Pull each line holding the word "önce" from the data.

───── RECORDS PROVIDED

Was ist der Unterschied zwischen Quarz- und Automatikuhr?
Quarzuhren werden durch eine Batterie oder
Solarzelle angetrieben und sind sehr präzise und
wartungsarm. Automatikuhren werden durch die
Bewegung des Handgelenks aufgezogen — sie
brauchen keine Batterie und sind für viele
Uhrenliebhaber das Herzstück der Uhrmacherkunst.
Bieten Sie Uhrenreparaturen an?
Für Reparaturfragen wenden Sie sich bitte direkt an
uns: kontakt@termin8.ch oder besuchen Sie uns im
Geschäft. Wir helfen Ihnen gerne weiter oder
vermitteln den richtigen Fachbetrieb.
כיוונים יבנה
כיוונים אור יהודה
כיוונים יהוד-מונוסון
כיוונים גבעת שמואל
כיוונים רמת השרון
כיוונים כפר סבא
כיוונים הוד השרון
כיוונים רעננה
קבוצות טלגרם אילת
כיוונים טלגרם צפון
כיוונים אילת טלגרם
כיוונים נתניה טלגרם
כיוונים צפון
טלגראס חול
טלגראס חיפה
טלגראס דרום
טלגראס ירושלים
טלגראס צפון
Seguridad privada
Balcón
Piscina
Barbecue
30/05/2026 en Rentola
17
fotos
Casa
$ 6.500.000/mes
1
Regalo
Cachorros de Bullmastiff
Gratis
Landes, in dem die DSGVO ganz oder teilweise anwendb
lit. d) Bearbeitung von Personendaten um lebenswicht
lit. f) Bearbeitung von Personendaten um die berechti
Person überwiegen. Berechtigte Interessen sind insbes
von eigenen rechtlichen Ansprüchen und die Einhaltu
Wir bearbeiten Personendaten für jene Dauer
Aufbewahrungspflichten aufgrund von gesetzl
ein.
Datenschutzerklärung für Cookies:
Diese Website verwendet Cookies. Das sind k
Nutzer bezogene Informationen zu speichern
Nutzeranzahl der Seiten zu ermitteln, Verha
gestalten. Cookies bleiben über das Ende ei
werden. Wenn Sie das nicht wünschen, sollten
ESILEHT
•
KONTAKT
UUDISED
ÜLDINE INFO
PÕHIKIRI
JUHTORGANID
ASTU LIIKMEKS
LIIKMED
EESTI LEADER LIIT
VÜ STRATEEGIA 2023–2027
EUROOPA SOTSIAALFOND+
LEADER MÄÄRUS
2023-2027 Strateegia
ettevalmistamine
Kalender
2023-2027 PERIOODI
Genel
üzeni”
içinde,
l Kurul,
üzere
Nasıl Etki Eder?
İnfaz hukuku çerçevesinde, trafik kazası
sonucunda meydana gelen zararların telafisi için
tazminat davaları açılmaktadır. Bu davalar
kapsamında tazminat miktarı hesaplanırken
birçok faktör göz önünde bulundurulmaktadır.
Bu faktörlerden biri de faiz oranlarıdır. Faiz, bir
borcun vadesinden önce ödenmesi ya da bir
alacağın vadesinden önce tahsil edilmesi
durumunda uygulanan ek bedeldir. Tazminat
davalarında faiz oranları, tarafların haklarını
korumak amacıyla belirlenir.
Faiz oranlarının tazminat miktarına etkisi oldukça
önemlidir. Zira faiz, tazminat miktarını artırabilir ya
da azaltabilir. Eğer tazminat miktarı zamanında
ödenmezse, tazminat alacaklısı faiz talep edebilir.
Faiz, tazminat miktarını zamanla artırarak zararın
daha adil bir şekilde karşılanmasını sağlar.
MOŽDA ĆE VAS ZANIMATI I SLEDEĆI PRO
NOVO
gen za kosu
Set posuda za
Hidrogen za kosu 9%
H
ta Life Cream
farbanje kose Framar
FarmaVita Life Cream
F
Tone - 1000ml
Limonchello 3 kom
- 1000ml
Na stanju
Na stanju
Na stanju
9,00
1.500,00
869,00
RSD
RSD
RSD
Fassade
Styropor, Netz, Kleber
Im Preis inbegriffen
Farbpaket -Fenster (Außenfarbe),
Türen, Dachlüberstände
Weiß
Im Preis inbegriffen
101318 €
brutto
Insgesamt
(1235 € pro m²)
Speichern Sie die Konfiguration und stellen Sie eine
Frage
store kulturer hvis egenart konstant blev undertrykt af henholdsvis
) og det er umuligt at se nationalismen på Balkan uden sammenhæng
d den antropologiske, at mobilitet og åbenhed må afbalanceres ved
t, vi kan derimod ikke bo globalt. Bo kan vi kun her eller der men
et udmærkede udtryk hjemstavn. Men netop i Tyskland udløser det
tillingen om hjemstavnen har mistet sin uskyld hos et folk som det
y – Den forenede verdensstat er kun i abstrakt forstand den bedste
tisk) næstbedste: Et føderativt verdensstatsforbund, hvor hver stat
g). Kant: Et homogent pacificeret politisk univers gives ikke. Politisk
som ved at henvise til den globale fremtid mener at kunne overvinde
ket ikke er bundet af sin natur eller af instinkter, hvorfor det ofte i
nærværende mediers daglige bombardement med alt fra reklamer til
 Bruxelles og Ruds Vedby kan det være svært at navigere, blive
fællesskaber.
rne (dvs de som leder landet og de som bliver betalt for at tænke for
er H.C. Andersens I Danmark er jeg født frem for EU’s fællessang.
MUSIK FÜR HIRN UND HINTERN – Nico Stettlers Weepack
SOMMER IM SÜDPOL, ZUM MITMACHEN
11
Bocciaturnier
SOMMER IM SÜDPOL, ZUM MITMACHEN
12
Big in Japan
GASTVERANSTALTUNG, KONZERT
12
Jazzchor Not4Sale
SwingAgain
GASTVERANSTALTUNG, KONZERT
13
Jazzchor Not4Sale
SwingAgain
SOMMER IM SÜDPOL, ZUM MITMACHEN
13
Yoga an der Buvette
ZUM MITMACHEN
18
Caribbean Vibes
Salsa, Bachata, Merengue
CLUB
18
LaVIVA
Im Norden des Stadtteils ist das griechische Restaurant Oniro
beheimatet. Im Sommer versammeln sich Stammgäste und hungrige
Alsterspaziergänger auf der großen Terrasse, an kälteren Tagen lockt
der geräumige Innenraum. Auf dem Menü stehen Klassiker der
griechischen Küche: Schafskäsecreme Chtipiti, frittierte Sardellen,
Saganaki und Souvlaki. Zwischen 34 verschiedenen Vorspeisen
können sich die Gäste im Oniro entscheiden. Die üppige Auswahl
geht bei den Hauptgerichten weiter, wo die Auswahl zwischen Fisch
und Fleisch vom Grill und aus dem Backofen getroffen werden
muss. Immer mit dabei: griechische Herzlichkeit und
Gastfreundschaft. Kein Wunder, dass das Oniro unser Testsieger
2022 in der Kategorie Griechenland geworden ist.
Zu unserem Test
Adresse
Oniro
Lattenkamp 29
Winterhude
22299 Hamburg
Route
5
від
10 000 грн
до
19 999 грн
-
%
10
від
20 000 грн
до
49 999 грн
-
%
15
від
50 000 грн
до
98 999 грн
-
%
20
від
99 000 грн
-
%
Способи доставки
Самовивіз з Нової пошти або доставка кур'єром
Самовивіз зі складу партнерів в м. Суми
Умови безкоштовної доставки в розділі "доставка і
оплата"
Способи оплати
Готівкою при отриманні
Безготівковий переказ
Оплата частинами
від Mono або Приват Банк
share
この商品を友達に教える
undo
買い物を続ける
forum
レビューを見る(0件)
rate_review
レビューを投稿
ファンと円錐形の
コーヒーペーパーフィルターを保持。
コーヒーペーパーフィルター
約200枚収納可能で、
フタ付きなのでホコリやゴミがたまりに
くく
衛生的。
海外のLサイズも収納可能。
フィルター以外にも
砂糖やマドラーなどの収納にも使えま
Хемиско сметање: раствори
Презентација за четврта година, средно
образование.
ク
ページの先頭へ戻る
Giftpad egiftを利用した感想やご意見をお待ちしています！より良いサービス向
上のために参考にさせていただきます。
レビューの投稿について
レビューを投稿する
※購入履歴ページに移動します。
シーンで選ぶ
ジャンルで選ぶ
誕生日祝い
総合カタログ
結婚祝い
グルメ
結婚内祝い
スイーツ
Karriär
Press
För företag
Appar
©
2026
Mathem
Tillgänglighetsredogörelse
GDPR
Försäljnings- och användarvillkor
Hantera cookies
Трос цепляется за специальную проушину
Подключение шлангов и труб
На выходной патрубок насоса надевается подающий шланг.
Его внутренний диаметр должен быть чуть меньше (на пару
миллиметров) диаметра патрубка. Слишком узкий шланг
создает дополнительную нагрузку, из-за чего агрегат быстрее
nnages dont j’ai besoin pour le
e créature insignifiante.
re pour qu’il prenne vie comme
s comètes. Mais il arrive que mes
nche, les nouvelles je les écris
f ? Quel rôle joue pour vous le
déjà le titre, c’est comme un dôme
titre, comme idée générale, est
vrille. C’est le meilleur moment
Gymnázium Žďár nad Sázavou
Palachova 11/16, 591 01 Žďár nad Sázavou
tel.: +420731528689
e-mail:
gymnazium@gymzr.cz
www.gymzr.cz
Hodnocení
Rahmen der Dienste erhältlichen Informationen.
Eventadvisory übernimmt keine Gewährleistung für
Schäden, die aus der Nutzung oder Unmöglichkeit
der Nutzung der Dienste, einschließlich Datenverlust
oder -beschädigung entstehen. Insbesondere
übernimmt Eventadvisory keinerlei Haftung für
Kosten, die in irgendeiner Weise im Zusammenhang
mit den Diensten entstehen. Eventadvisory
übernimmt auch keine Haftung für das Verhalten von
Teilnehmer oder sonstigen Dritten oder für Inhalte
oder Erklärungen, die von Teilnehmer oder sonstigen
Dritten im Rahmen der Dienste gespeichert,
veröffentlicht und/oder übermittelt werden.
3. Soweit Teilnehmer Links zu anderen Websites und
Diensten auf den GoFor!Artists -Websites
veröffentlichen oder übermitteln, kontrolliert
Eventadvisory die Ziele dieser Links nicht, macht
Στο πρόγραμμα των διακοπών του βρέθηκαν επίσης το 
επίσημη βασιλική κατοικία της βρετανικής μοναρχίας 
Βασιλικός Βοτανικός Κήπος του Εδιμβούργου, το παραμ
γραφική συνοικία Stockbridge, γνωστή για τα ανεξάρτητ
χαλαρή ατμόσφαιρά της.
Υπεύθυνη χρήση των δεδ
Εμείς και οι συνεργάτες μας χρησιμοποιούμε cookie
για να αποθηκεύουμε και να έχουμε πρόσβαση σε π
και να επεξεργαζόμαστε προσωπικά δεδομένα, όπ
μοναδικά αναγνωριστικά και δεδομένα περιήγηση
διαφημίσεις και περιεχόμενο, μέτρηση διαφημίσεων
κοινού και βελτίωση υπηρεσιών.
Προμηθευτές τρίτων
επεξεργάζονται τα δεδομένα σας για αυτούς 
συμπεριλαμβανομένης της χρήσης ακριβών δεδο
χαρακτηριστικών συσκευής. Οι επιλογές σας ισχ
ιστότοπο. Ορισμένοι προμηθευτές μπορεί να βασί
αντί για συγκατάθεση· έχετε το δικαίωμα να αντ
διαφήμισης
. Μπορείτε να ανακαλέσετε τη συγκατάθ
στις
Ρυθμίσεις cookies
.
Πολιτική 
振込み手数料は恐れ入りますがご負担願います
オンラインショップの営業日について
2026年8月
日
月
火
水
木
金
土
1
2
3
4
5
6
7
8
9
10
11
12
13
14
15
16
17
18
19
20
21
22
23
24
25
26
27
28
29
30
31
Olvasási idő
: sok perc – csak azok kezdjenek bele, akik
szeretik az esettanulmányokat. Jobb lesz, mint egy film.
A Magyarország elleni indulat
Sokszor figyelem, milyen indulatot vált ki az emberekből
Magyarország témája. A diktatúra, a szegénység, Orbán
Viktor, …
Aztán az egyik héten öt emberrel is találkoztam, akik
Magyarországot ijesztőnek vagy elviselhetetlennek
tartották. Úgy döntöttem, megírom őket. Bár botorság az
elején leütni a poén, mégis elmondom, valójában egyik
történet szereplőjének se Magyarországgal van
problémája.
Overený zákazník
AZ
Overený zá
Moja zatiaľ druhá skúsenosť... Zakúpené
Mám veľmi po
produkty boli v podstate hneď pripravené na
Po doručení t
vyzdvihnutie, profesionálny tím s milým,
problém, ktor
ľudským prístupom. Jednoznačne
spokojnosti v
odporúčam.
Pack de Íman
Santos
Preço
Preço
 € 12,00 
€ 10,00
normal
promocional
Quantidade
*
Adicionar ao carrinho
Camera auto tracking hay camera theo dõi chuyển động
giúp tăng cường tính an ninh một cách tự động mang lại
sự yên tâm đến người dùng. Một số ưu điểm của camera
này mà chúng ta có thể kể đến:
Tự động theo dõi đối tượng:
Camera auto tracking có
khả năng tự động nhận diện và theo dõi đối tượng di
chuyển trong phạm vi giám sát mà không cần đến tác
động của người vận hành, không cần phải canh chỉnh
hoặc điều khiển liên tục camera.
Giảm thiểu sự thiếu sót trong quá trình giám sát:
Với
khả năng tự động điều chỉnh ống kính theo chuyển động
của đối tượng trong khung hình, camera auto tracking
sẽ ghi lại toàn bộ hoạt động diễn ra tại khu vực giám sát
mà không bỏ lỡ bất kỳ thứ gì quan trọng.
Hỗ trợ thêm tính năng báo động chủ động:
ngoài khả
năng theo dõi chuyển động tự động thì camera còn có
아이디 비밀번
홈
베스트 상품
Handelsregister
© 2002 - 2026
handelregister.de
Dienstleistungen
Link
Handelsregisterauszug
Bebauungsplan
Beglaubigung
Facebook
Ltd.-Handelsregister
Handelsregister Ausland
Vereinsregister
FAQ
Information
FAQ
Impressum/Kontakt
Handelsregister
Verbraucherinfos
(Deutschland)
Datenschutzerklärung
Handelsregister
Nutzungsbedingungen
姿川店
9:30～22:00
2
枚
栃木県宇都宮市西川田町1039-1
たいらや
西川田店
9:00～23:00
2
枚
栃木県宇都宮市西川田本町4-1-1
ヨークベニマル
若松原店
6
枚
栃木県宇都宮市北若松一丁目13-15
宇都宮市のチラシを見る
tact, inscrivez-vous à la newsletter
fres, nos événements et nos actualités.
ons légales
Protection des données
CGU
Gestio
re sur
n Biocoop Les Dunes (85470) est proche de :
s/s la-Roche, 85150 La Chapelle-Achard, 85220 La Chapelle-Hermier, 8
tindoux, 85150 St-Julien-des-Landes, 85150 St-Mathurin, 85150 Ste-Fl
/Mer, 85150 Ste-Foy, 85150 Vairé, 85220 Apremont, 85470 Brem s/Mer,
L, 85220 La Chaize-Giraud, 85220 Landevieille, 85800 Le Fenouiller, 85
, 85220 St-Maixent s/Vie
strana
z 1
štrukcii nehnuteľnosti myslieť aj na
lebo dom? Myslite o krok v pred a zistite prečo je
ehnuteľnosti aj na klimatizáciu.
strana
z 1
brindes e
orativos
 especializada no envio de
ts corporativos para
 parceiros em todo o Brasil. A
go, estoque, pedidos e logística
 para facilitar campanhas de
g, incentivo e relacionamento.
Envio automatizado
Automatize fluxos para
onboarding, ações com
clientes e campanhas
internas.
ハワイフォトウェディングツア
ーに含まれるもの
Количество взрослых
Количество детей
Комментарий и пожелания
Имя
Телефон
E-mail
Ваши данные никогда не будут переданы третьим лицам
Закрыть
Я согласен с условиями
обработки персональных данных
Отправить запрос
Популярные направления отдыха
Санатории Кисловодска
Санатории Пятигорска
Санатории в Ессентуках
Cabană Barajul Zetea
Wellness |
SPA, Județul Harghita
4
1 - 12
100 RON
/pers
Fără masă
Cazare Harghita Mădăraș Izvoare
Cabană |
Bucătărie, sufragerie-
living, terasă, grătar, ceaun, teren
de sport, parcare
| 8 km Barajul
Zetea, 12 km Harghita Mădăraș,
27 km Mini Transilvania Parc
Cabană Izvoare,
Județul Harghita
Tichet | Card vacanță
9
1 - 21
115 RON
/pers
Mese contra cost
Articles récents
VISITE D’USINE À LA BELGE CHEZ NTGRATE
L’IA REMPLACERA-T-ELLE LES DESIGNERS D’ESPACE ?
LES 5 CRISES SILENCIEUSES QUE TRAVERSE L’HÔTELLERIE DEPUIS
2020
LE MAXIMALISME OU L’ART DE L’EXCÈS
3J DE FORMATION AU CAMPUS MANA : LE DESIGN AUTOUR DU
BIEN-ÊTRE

──────────

— TASK OUTPUT —
borcun vadesinden önce ödenmesi ya da bir
alacağın vadesinden önce tahsil edilmesi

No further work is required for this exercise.